(Page text):
::::
How do you dynamically identify unknown delimiters in a data file?

30,837

Solution 1

If you're using python, I'd suggest just calling re.split on the line with all valid expected separators:

>>> l = "big long list of space separated words"
>>> re.split(r'[ ,|;"]+', l)
['big', 'long', 'list', 'of', 'space', 'separated', 'words']

The only issue would be if one of the files used a separator as part of the data.

If you must identify the separator, your best bet is to count everything excluding spaces. If there are almost no occurrences, then it's probably space, otherwise, it's the max of the mapped characters.

Unfortunately, there's really no way to be sure. You may have space separated data filled with commas, or you may have | separated data filled with semicolons. It may not always work.

Solution 2

How about trying Python CSV's standard: http://docs.python.org/library/csv.html#csv.Sniffer

import csv

sniffer = csv.Sniffer()
dialect = sniffer.sniff('quarter, dime, nickel, penny')
::::
(Material shown):

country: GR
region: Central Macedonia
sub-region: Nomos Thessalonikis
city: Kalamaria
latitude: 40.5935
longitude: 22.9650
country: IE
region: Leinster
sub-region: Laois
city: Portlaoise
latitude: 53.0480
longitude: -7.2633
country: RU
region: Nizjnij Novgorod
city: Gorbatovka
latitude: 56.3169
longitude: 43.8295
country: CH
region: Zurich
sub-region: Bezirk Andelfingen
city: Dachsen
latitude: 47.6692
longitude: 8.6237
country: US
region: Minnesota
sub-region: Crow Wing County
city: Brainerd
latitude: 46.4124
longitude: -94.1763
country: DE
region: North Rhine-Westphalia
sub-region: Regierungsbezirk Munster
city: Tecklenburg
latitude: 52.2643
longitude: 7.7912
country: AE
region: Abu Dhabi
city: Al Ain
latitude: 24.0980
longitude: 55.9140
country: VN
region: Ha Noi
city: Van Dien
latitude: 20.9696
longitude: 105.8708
::::
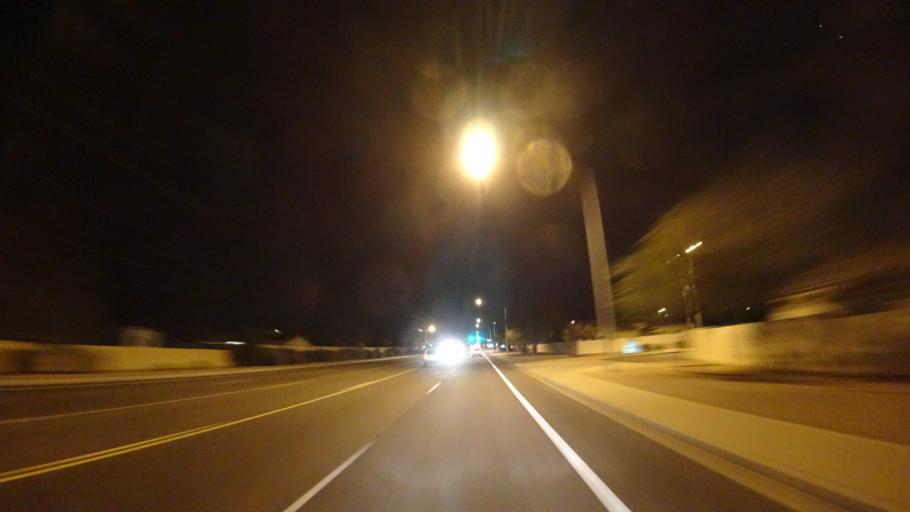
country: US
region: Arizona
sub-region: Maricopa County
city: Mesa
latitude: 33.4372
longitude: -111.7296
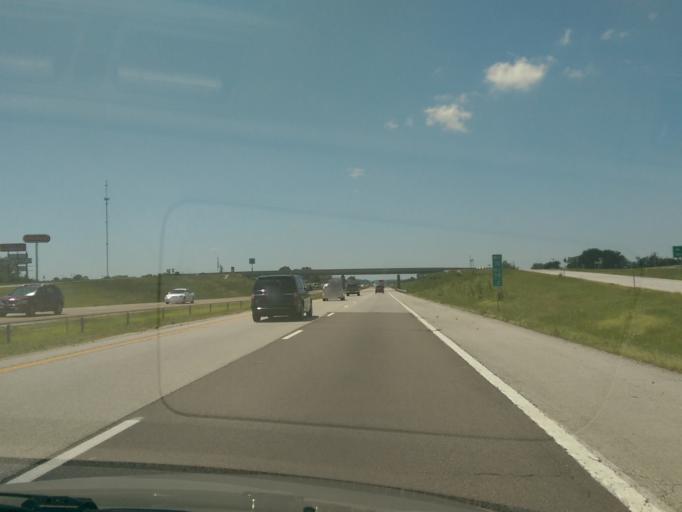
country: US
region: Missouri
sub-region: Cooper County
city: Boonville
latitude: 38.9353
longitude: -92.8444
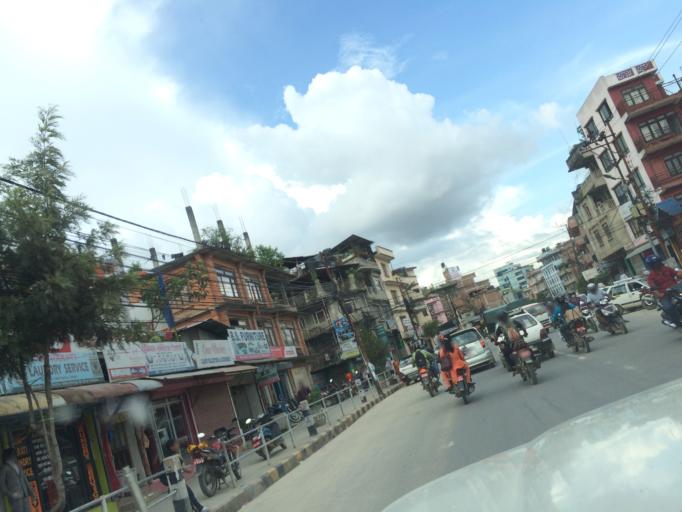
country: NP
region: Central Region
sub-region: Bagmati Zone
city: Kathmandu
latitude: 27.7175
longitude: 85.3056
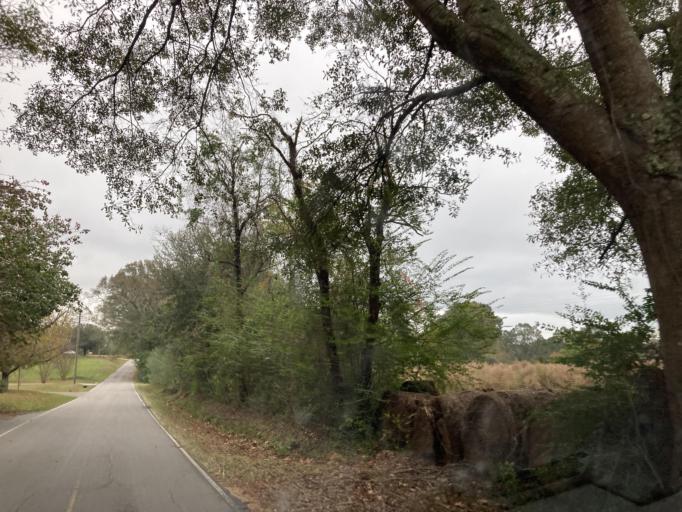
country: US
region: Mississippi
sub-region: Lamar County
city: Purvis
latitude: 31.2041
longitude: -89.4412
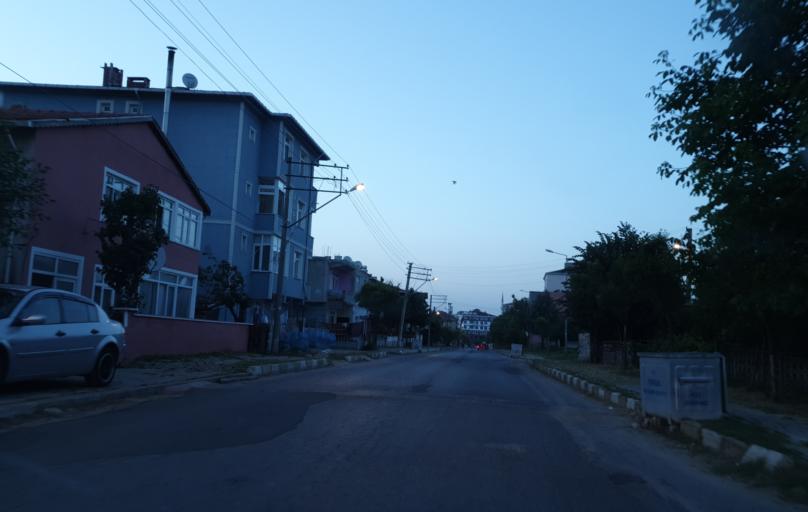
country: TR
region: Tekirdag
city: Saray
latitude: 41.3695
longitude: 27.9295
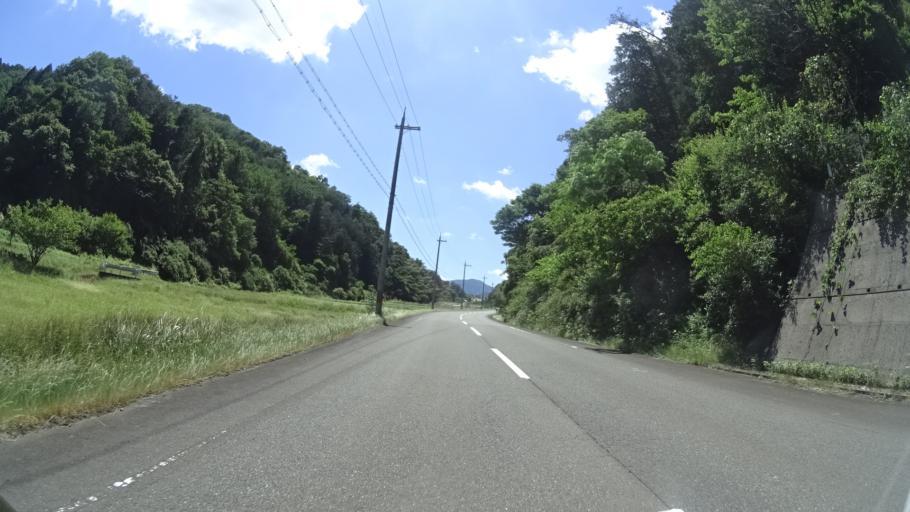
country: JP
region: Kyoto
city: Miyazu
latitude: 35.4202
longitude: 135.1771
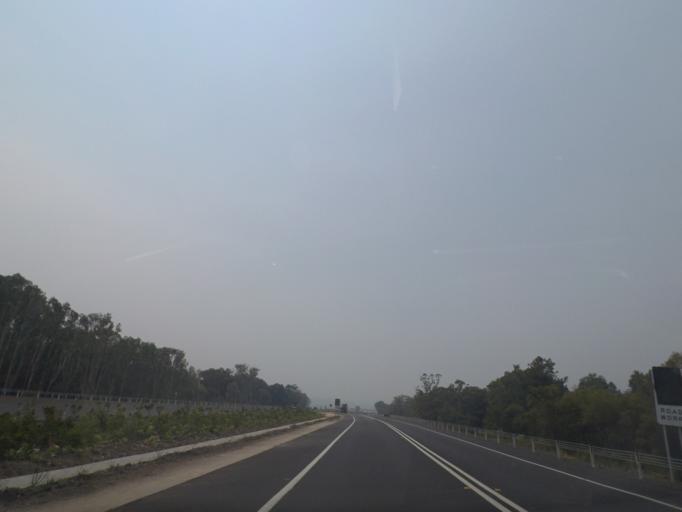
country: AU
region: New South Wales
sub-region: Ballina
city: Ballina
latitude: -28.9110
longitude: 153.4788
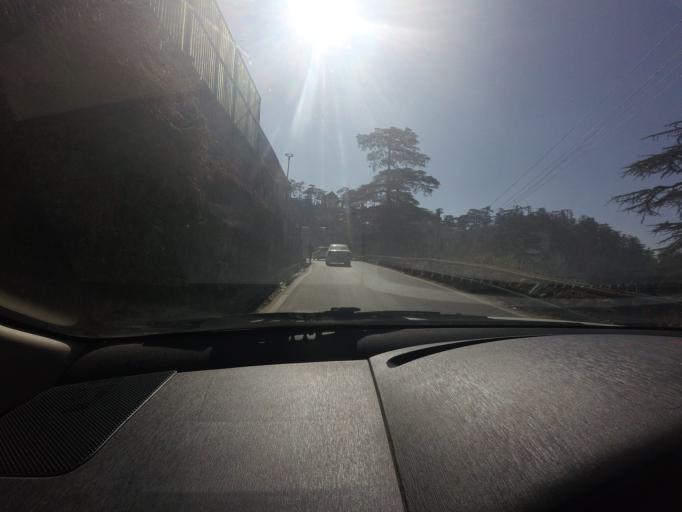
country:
::::
(Objective): Carry the thread on detecting delimiters forward from its final line. The material has no connection to the thread on detecting delimiters.

(Exercise result):
print dialect.delimiter
# returns ','

Solution 3

We can determine the delimiter right most of the time based on some prior information (such as list of common delimiter) and frequency counting that all the lines give the same number of delimiter

def head(filename: str, n: int):
    try:
        with open(filename) as f:
            head_lines = [next(f).rstrip() for x in range(n)]
    except StopIteration:
        with open(filename) as f:
            head_lines = f.read().splitlines()
    return head_lines


def detect_delimiter(filename: str, n=2):
    sample_lines = head(filename, n)
    common_delimiters= [',',';','\t',' ','|',':']
    for d in common_delimiters:
        ref = sample_lines[0].count(d)
        if ref > 0:
            if all([ ref == sample_lines[i].count(d) for i in range(1,n)]):
                return d
    return ','

Often n=2 lines should be enough, check more lines for a more robust answers. Of course there are cases (often artificial ones) those lead to a false detection but it is unlikely happened in practice.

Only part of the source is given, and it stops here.